The M-Score, conceived by accounting professor Messod Beneish, is a model for detecting whether a company has manipulated their earnings numbers or not. CenturyLink, Inc. (CTL) has an M-Score of -3.39149. The M-Score is based on 8 different variables: Days’ sales in receivables index, Gross Margin Index, Asset Quality Index, Sales Growth Index, Depreciation Index, Sales, General and Administrative expenses Index, Leverage Index and Total Accruals to Total Assets.

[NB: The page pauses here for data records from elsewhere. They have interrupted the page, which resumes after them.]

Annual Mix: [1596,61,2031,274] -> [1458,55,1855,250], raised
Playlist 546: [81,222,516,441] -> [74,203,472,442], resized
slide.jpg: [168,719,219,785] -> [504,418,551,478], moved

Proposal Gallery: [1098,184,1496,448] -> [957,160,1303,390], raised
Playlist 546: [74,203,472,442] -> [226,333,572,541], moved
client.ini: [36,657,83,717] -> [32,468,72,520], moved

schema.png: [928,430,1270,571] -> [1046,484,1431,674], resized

A score higher than -1.78 is an indicator that the company might be manipulating their numbers.

Checking in on some valuation rankings, CenturyLink, Inc. (CTL) has a Value Composite score of 15. Developed by James O’Shaughnessy, the VC score uses five valuation ratios. These ratios are price to earnings, price to cash flow, EBITDA to EV, price to book value, and price to sales. The VC is displayed as a number between 1 and 100. In general, a company with a score closer to 0 would be seen as undervalued, and a score closer to 100 would indicate an overvalued company. Adding a sixth ratio, shareholder yield, we can view the Value Composite 2 score which is currently sitting at 9.

Investors may be trying to gauge the current business cycle phase and how that could potentially impact the portfolio. Business cycles can be one way to analyze portfolio performance. Early on in the cycle, profits tend to grow rapidly, sales tend to improve, and activity rebounds. In the middle of a cycle, growth may be peaking, strong credit growth may still be seen, and policy may swing neutral. Toward the later stages, growth may be moderate, earnings may come under pressure, and credit may tighten. Heading into a period of recession, credit may completely dry up, profits may decline sharply, and there may be policy easing. Investors will often have to adjust portfolio holdings that reflect the current state of a business cycle.